● Exercise tasks:
(1) Retype the mailing-list post on patents and perpetual motion word for word, beginning at the words "On Wed, 26 Jul" and stopping after "such a mess.".
(2) Extend the mailing-list post on patents and perpetual motion by writing what comes after its final line.

● Excerpt provided:
======

On Wed, 26 Jul 2006 17:30:37 +0100, John Francis <[EMAIL PROTECTED]> wrote:

>
> And, of course, for the maths department you need to hire the resident
> loon on sci.math who claims to have a simple proof of Fermat's last
> theorem (insert obligatory joke here about the margins of this post
> being too small to contain the proof).
>
> There's a reason why the patent department returns claims about
> perpetual motion machines, unopened, and it's not to suppress
> freedom of speech - it's to avoid wasting everybody's time.

I had the impression that the US Patent Department registers every patent  
application it receives.  That's why US patent law is such a mess.

John

> On Wed, Jul 26, 2006 at 10:41:28AM -0400, graywolf wrote:
>> Then you would not object to paying me to teach a course about Perpetual
>> Motion Engineering at the University of Toronto? Or how about a couse
>> about how Jackie had Marilyn murdered because John was going to devorce
>> her and marry Marilyn (which is no where near as far fetched as the 9/11
>> conspiracy stuff)?
>>
>> --
>> graywolf
>> http://www.graywolfphoto.com
>> http://webpages.charter.net/graywolf
>> "Idiot Proof" <==> "Expert Proof"

======

● Dataset content:
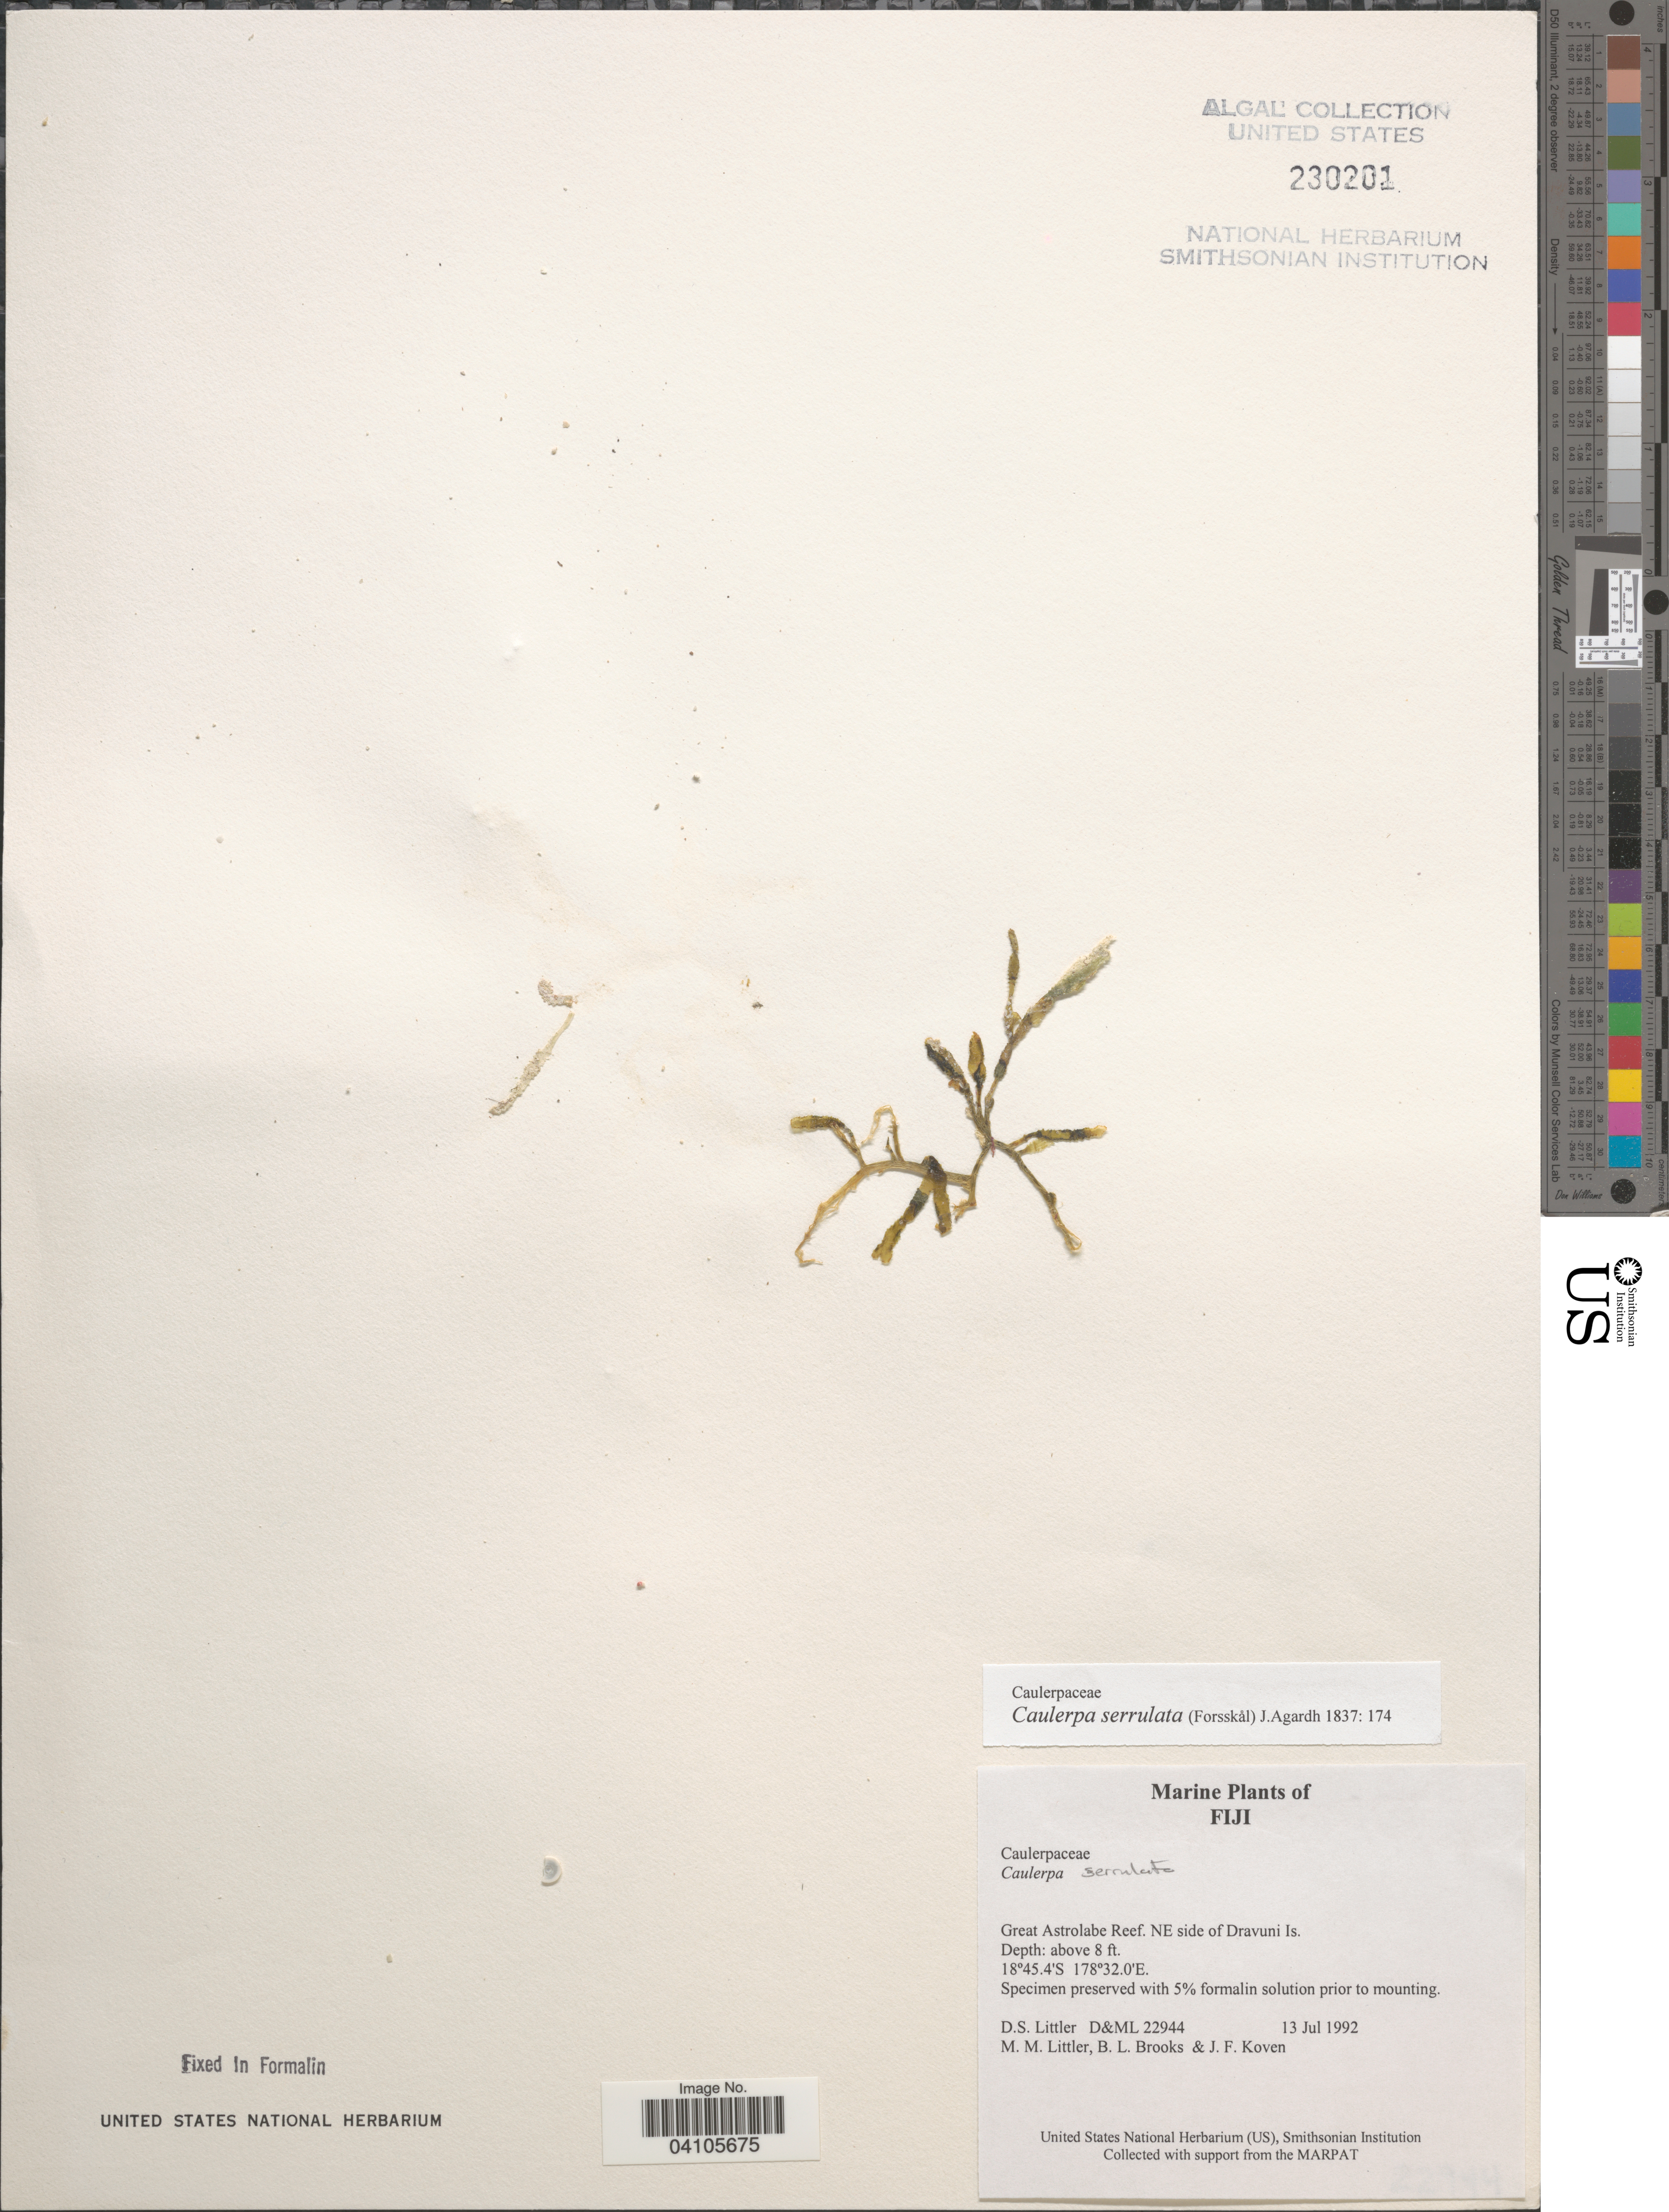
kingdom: Plantae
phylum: Chlorophyta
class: Ulvophyceae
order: Bryopsidales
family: Caulerpaceae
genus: Caulerpa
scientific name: Caulerpa serrulata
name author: (Forssk.) J. Agardh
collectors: D. S. Littler, B. Brooks & J. Koven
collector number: D&ML 22944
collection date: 1992-07-13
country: Fiji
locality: Great Astrolabe Reef. NE side of Dravuni Is.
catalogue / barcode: US 230201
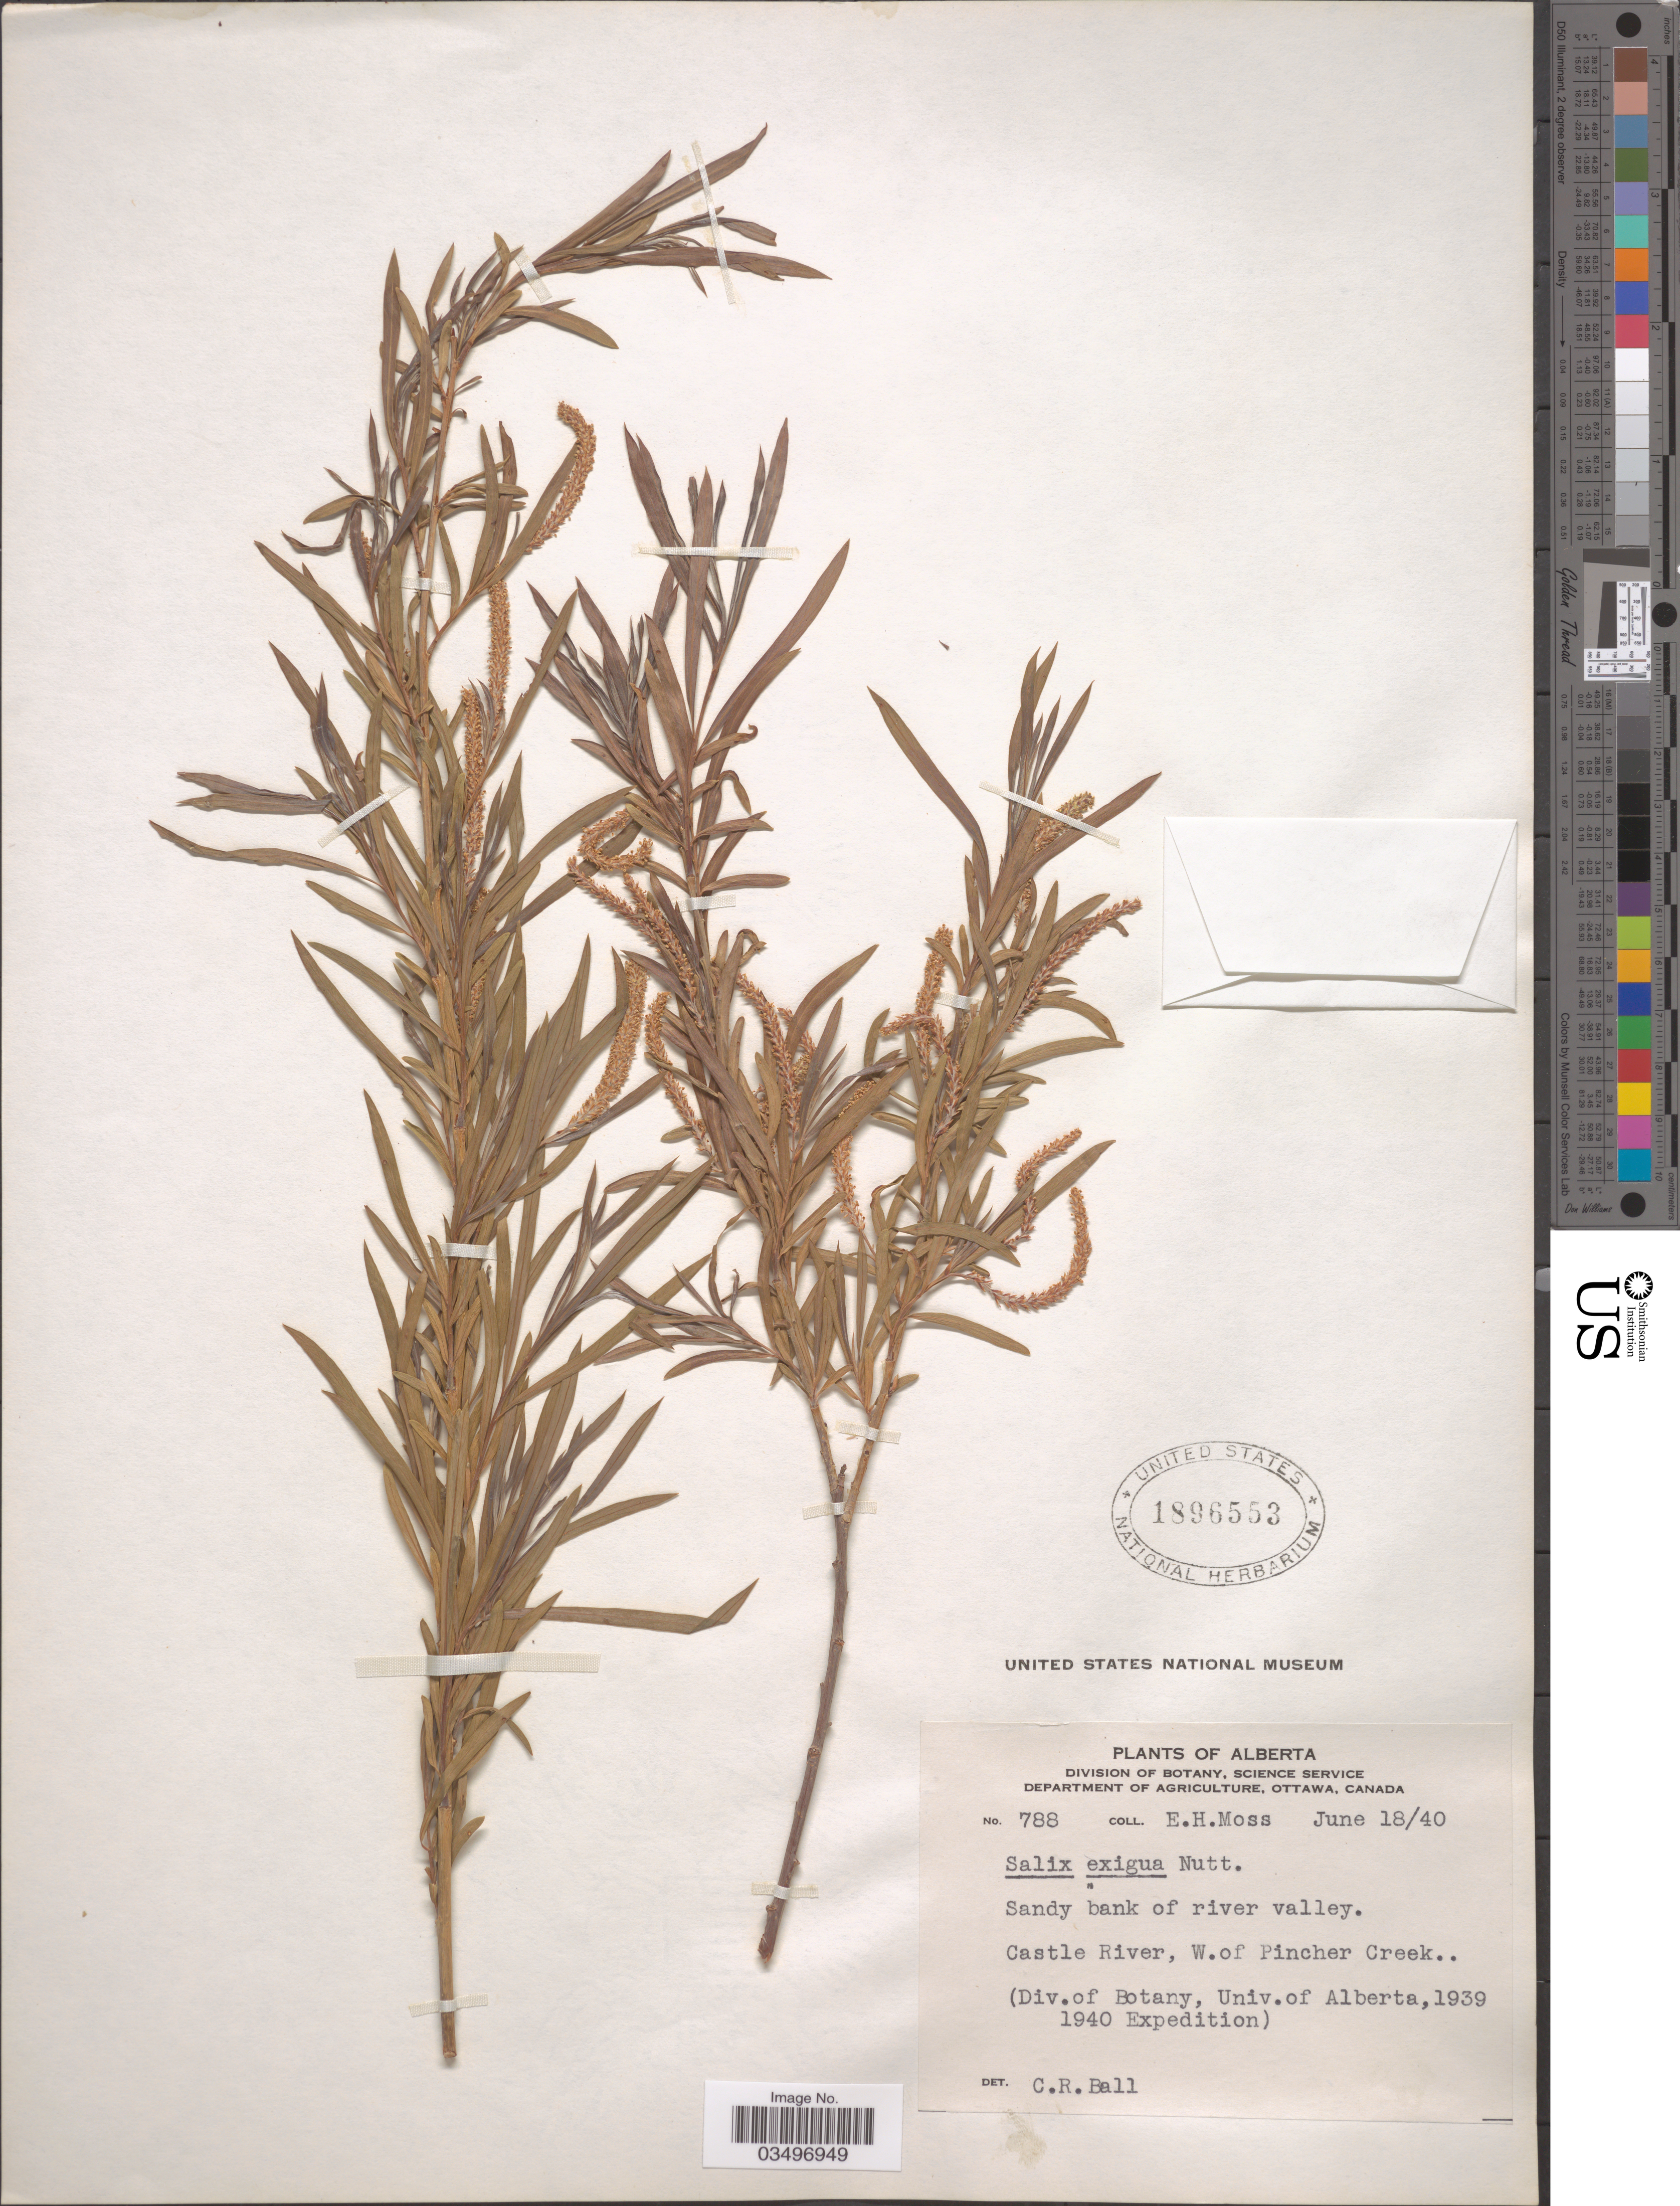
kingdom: Plantae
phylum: Tracheophyta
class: Magnoliopsida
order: Malpighiales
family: Salicaceae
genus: Salix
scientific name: Salix exigua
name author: Nutt.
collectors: E. Moss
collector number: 788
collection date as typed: Transcribed d/m/y: 18/6/40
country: Canada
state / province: Alberta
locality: Castle River, W. of Pincher Creek.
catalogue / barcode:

======

● Answers provided:
(1)
On Wed, 26 Jul 2006 17:30:37 +0100, John Francis <[EMAIL PROTECTED]> wrote:

>
> And, of course, for the maths department you need to hire the resident
> loon on sci.math who claims to have a simple proof of Fermat's last
> theorem (insert obligatory joke here about the margins of this post
> being too small to contain the proof).
>
> There's a reason why the patent department returns claims about
> perpetual motion machines, unopened, and it's not to suppress
> freedom of speech - it's to avoid wasting everybody's time.

I had the impression that the US Patent Department registers every patent  
application it receives.  That's why US patent law is such a mess.

(2)
>> -----------------------------------
>>
>>
>> frank theriault wrote:
>> > On 7/25/06, graywolf <[EMAIL PROTECTED]> wrote:
>> >> I will defend the guys right to get up on a soap box, or write on the
>> >> Internet, but I do not think he should be given official sanction or  
>> tax
>> >> payer dollars to do so. Are we required to support every crackpot who
>> >> wishes to tell us about his hallucinations?
>> >
>> > It rankles me that people use the "not with my tax dollars" argument
>> > to try to muzzle academics whose views don't coincide with theirs.
>> >
>> > I didn't realize that part of the deal with public funds going to
>> > universities was to allow the public to set curriculum, or otherwise
>> > tell profs what to say (or not to say).
>> >
>> > In fact, I thought that tax dollars going to post-secondary
>> > institutions was all about recognizing that the particular values and
>> > freedoms of academia were worth preserving and promoting, not so that
>> > the government or the people could use that funding as a platform to
>> > promote personal or popular agendas or censor unpopular thoughts.
>> >
>> > I guess I'm naive.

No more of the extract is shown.